I think Kaepernick to Broncos done.Hinges on SF drafting QB. Reason-u never let player visit w/club w/out trade/contract already figured out
— Mark Dominik (@MarkdominikESPN) April 14, 2016
That means the 49ers will not be able to draft either at pick number seven. So, either you believe the 49ers are willing to draft Paxton Lynch that high, a massive reach in my opinion, or selecting a quarterback later in the draft (please Dak Prescott) is reason enough for them to pull the trigger on a deal with Denver. Color me skeptical. It is fairly likely Sanchez will start at quarterback for Denver on opening day (with only Trevor Siemian or a rookie behind him). This is a team that produced the QB21 last season using a combination of Osweiler and Peyton Manning.
Is Mark Sanchez an Upgrade?
The QB21 is definitely fantasy viable on its own for 2QB purposes, but I think Sanchez could be even better than the Osweiler/Manning hybrid. The reason? He’s better than both of those players.
Looking at the RotoViz Career Graphs App, we can compare the play of Sanchez to the two former Broncos. His combined adjusted yards per attempt (AYA) over the last two seasons is 6.8. That isn’t great, but it’s just as good as Osweiler’s was last season, and far superior to Manning’s awful 5.03 number from 2015. Sanchez has also completed a higher percentage of his passes and thrown for more touchdowns, despite attempting fewer passes.
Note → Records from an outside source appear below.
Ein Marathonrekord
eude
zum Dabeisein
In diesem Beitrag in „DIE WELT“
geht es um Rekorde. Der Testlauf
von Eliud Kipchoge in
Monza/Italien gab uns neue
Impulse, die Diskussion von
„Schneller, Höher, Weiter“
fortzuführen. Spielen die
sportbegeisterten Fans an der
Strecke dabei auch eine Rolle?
Considering the Denver guys were throwing to Demaryius Thomas and Emmanuel Sanders, I’m not even sure if it’s debatable that Sanchez is a quarterback upgrade in Denver.
Speaking of Thomas and Sanders, they are another excellent reason to consider Sanchez. The pair finished as WR9 and WR18 last season in PPR leagues. Fantasy players are currently drafting them at WR16 and WR33, respectively, in MFL10s, while Sanchez is going undrafted among 29 quarterbacks.
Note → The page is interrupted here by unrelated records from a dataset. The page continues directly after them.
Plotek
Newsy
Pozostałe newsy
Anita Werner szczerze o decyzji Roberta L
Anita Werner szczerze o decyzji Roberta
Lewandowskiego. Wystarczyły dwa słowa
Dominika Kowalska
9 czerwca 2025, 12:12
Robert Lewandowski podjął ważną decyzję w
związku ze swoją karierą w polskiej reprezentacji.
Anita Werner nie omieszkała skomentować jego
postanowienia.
This would indicate the public believes Sanchez will make those WRs worse, when really the implication should be the opposite. Those players are going to make Sanchez better and, ultimately, it is incredibly unlikely he won’t be viable in 2QB formats as the starter.
Pass Attempts and Defense
Another reason people will avoid Sanchez is their belief that the Broncos will not pass much in 2016. This may surprise you, but the Broncos threw the 13th most passes last season, with 606 attempts. That was with an all-time great defense in a 12-win season.
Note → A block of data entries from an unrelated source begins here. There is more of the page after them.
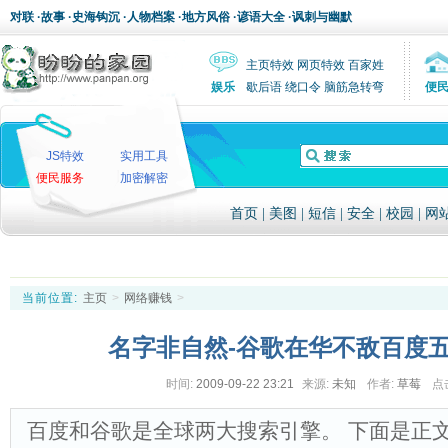
对联
·
故事
·
史海钩沉
·
人物档案
·
地方风俗
·
谚语大全
·
讽刺与幽默
主页特效
网页特效
百家姓
娱乐
歇后语
绕口令
脑筋急转弯
便
JS特效
实用工具
便民服务
加密解密
首页
|
美图
|
短信
|
安全
|
校园
|
网
当前位置:
主页
>
网络赚钱
>
名字非自然-谷歌在华不敌百度
时间:
2009-09-22 23:21
来源:
未知
作者:
草莓
点
百度和谷歌是全球两大搜索引擎。 下面是正文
Since Denver won the Super Bowl, they lost a couple of key pieces on defense. Defensive end Malik Jackson and linebacker Danny Trevathan have both moved on and I don’t think it is likely the Broncos repeat their defensive dominance from a year ago (though I still expect them to be very good). That means Sanchez could attempt even more passes than the 606 Denver had in 2015.
Sanchez is exactly the kind of quarterback you should target in your 2QB leagues. Armed with a pair of elite targets and a flurry of pass attempts, Sanchez could be in line for a very strong season. If you acquire him now, the price is probably so low that even if Denver ends up with Kaepernick, you won’t lose much. If they don’t, you get yet another dirt cheap starter, which is incredibly valuable in 2QB formats.